• [Work instruction] Count how many lines in the data hold "vigilância". Only the number.

• [Data shown]
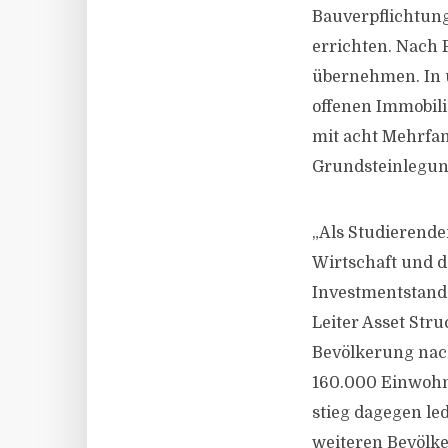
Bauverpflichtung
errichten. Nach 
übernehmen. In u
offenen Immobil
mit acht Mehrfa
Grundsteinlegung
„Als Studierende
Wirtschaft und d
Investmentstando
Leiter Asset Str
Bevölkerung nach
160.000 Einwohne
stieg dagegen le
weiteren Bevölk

* * *

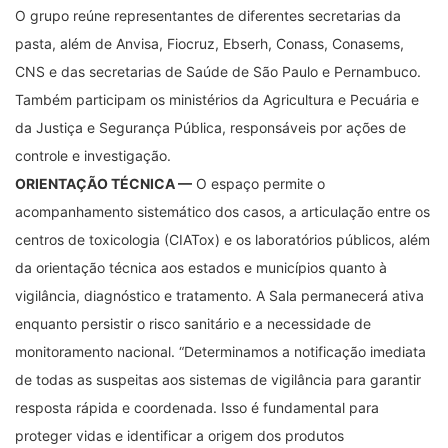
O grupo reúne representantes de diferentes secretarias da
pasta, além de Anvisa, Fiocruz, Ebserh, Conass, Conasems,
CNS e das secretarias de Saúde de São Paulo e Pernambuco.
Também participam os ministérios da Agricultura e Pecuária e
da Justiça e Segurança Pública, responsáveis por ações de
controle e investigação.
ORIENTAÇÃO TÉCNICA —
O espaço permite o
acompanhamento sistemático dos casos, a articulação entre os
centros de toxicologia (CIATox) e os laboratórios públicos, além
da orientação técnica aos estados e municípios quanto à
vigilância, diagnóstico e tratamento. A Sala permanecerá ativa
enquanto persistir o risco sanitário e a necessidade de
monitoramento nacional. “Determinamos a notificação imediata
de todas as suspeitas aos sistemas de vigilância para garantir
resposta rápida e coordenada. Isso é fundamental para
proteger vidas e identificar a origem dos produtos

• [Solved exercise] 2